-- Reading text --
=-=-=-=-=
Essential Resources for this Workshop

 

While participants are likely to find all of the content shared in this workshop to be worthwhile, having direct access to the following documents will be essential.  

 

PLC Unit Overview Sheet - A document that session presenter Bill Ferriter will use to model the role that unit overview sheets can play in classroom instruction.

 

Sample Unit Overview Sheets:  The following links connect to sample unit overview sheets developed by teams and teachers across grade levels and subject areas.  These samples can serve as starting points for teachers thinking about using unit overview sheets to guide the work of their learning teams.  Special thanks to Flynn Elementary School in Burlington, Vermont for sharing their unit overview sheets as references for other elementary school teachers.

 

Ecosystems Unit Overview Sheet 

Revised Ecosystems Unit Overview Sheet 

Atoms Unit Overview Sheet

Samples of Elementary Unit Overview Sheets

Sample of Completed Unit Overview Sheet

 

 

Workshop Overview

 

This workshop will be broken into six sessions.  Each of those objectives is described in detail below.  

 

Session 1: Back to the Basics

 

The first step to convincing teachers that professional learning communities are worth embracing is having a clear sense for just what a PLC is and how a PLC works within a school community.  In this portion of the workshop, participants will review the fundamental tenets of the professional learning community model and will learn how to communicate those fundamental tenets to the classroom teachers that they are charged with supporting.

 

Activity 1: Rick DuFour on Groups v. Teams

 

One of the first steps towards developing highly-functioning learning teams is for teachers to understand the differences between Collaboration RIGHT and Collaboration LITE.  After hearing the stories of two different learning teams, watching professional learning community expert Rick DuFour describe the differences between groups and teams, and exploring a Learning by Doing rubric detailing the characteristics of highly-collaborative teams, participants will use this handout to reflect on the developmental status of their current team. 

 


 

 

 

Session 2:  Why are Unit Overview Sheets Worthwhile?

 

No single tool has influenced the practice of session presenter Bill Ferriter or his learning teams than unit overview sheets.  In this portion of the workshop, participants will (1). discuss the impact that a guaranteed and viable curriculum can have on student learning in a professional learning community and (2). reflect on the role that unit overview sheets can play in guiding the early work of PLCs.  

 

 

Session 3:  Introducing Teachers and Teams to Unit Overview Sheets as a Collaborative Starting Point

 

Developing unit overview sheets is an approachable process that can be taught to learning teams in a series of simple steps.  In this portion of the workshop, participants will (1). practice a process for deconstructing standards and identifying essential learning targets, (2). review a process for writing essential outcomes in student friendly language and (3). decide on a format for sharing essential learning targets with parents, students and other teachers.
=-=-=-=-=
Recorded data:
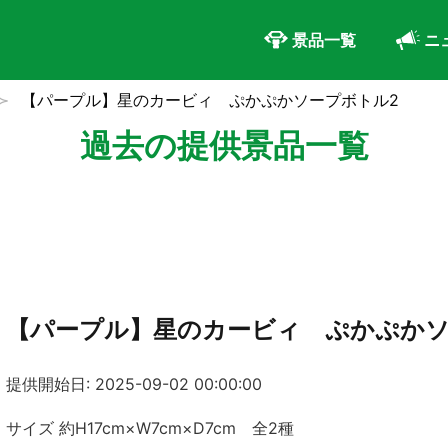
景品一覧
ニ
【パープル】星のカービィ ぷかぷかソープボトル2
過去の提供景品一覧
【パープル】星のカービィ ぷかぷかソ
提供開始日: 2025-09-02 00:00:00
サイズ 約H17cm×W7cm×D7cm 全2種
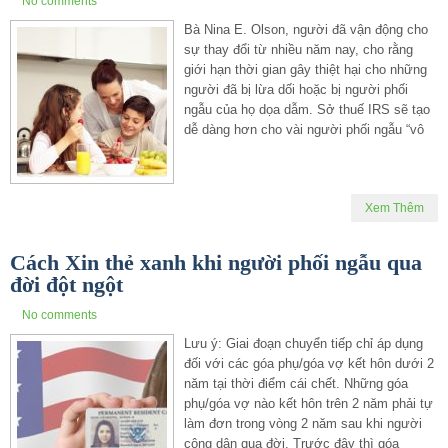
No comments
Bà Nina E. Olson, người đã vận động cho
sự thay đổi từ nhiều năm nay, cho rằng
giới hạn thời gian gây thiệt hại cho những
người đã bị lừa dối hoặc bị người phối
ngẫu của họ dọa dẫm. Sở thuế IRS sẽ tạo
dễ dàng hơn cho vài người phối ngẫu “vô
Xem Thêm
Cách Xin thẻ xanh khi người phối ngẫu qua
đời đột ngột
No comments
Lưu ý: Giai đoạn chuyển tiếp chỉ áp dụng
đối với các góa phụ/góa vợ kết hôn dưới 2
năm tại thời điểm cái chết. Những góa
phụ/góa vợ nào kết hôn trên 2 năm phải tự
làm đơn trong vòng 2 năm sau khi người
công dân qua đời. Trước đây thì góa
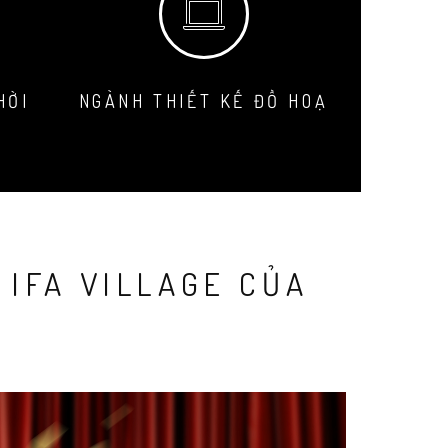
HỜI
NGÀNH THIẾT KẾ ĐỒ HOẠ
 IFA VILLAGE CỦA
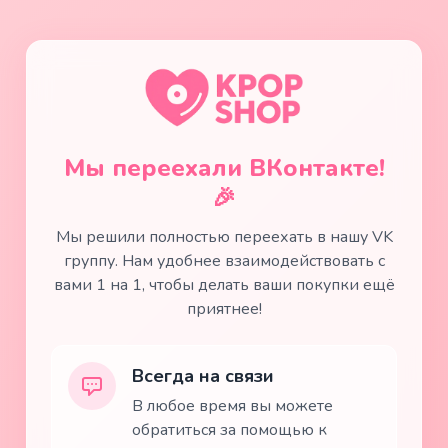
Мы переехали ВКонтакте!
🎉
Мы решили полностью переехать в нашу VK
группу. Нам удобнее взаимодействовать с
вами 1 на 1, чтобы делать ваши покупки ещё
приятнее!
Всегда на связи
В любое время вы можете
обратиться за помощью к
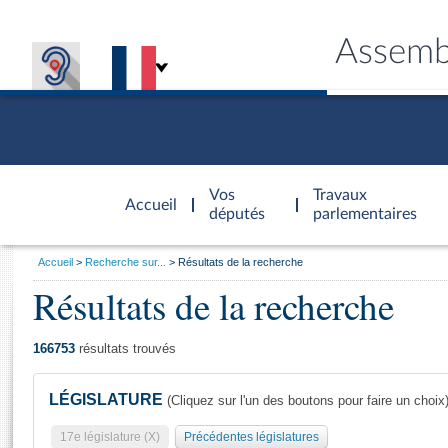
Assemb
Accèder à
la page
Vos
Travaux
Accueil
d'accueil
députés
parlementaires
Vous
Accueil
Recherche sur...
Résultats de la recherche
êtes
Résultats de la recherche
Général
ici
CONNEX
TRAVA
CONNA
DÉC
:
166753
résultats trouvés
LÉGISLATURE
(Cliquez sur l'un des boutons pour faire un choix
17e législature (X)
Précédentes législatures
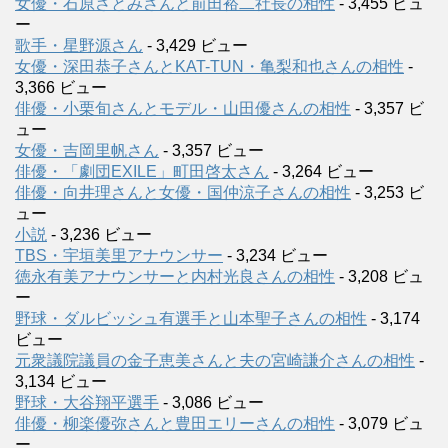
女優・石原さとみさんと前田裕二社長の相性
- 3,455 ビュ
ー
歌手・星野源さん
- 3,429 ビュー
女優・深田恭子さんとKAT-TUN・亀梨和也さんの相性
-
3,366 ビュー
俳優・小栗旬さんとモデル・山田優さんの相性
- 3,357 ビ
ュー
女優・吉岡里帆さん
- 3,357 ビュー
俳優・「劇団EXILE」町田啓太さん
- 3,264 ビュー
俳優・向井理さんと女優・国仲涼子さんの相性
- 3,253 ビ
ュー
小説
- 3,236 ビュー
TBS・宇垣美里アナウンサー
- 3,234 ビュー
徳永有美アナウンサーと内村光良さんの相性
- 3,208 ビュ
ー
野球・ダルビッシュ有選手と山本聖子さんの相性
- 3,174
ビュー
元衆議院議員の金子恵美さんと夫の宮崎謙介さんの相性
-
3,134 ビュー
野球・大谷翔平選手
- 3,086 ビュー
俳優・柳楽優弥さんと豊田エリーさんの相性
- 3,079 ビュ
ー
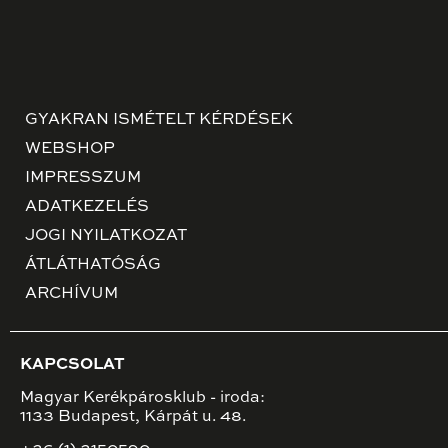
GYAKRAN ISMÉTELT KÉRDÉSEK
WEBSHOP
IMPRESSZUM
ADATKEZELÉS
JOGI NYILATKOZAT
ÁTLÁTHATÓSÁG
ARCHÍVUM
KAPCSOLAT
Magyar Kerékpárosklub - iroda:
1133 Budapest, Kárpát u. 48.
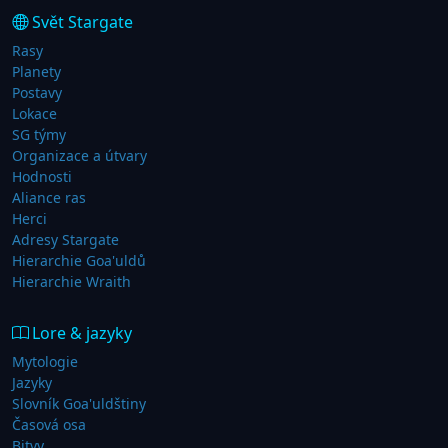
Svět Stargate
Rasy
Planety
Postavy
Lokace
SG týmy
Organizace a útvary
Hodnosti
Aliance ras
Herci
Adresy Stargate
Hierarchie Goa'uldů
Hierarchie Wraith
Lore & jazyky
Mytologie
Jazyky
Slovník Goa'uldštiny
Časová osa
Bitvy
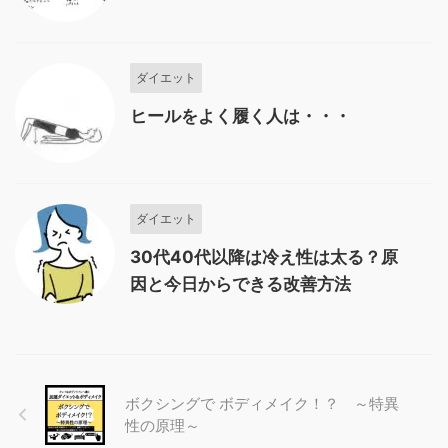
ダイエット
ヒールをよく履く人は・・・
ダイエット
30代40代以降は冷え性は太る？原
因と今日からできる改善方法
ボクシングで ボディメイク！？ ～特異
性の原理～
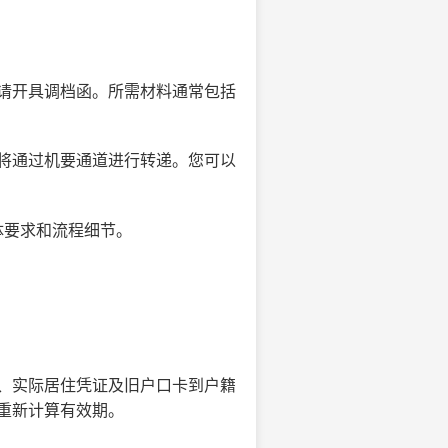
请开具调档函。所需材料通常包括
将通过机要通道进行转递。您可以
体要求和流程细节。
、实际居住凭证及旧户口卡到户籍
重新计算有效期。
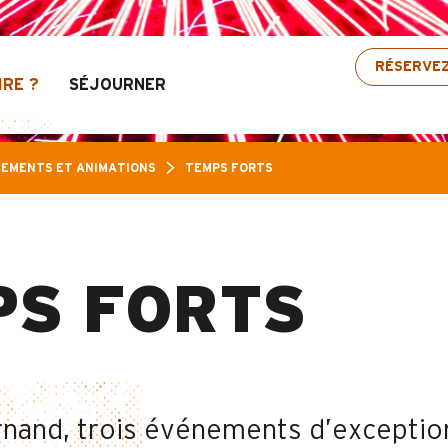
 Jusqu’à 30% de réduction sur une sélection d’ac
RÉSERVE
IRE ?
SÉJOURNER
EMENTS ET ANIMATIONS
TEMPS FORTS
PS FORTS
nand, trois événements d’exceptio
=-=-=-=-=
-- Things to do --
• a. According to the workshop description, which school in Burlington, Vermont shared its unit overview sheets as references for other elementary teachers?
• b. Extend the workshop description past its final sentence, keeping its style and subject.

-- Task-by-task results --
• a. Flynn Elementary School

• b.
 

Click here for materials that can be used to introduce teachers to unit overview sheets through a process called The Eighty Minute Challenge.

 

 

Session 4:  Using Unit Overview Sheets to Encourage Student Involved Assessment

 

While developing unit overview sheets can provide much-needed guidance and structure to the work of professional learning teams, developing unit overview sheets can also hvae a direct impact on the quality of instruction happening inside of classrooms.  In this portion of the workshop, participants will (1). explore the research around student involved assessment and (2). think through the role that unit overview sheets can play in making student involved assessment a more regular part of the learning happening inside their buildings.  

 

Learning About Grading from the Baljeetles

 

 

 

Learning about Feedback from Bushkrafft

 


 

 

 

Additional Tools for Facilitating Student Involved Assessment

 

Student Data Tracking Tools

Sample 1

Sample 2

Sample 3

 

Oftentimes, we forget that formative assessment isn't JUST about getting information that teachers can act on.  Formative assessment information can be just as valuable to students, who can develop a more sophisticated sense of what they have mastered and what they are still struggling to master.  To make this work more doable, North Carolina first grade teacher Andrea Knight developed a series of graphing templates for her students to complete as a part of their data notebooks.  Samples of three of those templates are linked above.  You can read more about Ms. Knight's process here on her blog.  You can purchase her templateshere on her Teachers Pay Teachers page.

 

Using Exemplars to Grade Subjective Tasks

Metaphorical Thinking Rubric

Metaphorical Thinking Exemplars

Metaphorical Rating Activity

 

To help students master the skills of assessing their own progress towards mastering subjective tasks, it is often necessary to provide them with exemplars representing different levels of performance.  Doing so helps students to recognize their own level of performance on tasks that they may not be familiar with.  These materials represent session presenter Bill Ferriter's efforts to make sets of expectations for a subjective task explicit for his students.  Would developing similar materials be a productive task for learning teams to tackle?

 

 

 

Session 5:  Five Tips for Integrating Unit Overview Sheets into the Work of Your School

 

No single practice is more important for improving the early work of PLCs than the development of unit overview sheets.  That means it is ESSENTIAL that coaches, principals and teacher liasions understand their role in supporting teams as they develop unit overview sheets.  In this portion of the workshop, participants will be introduced to a series of five tips that can guide their work while pushing the notion of unit overview sheets forward in their buildings.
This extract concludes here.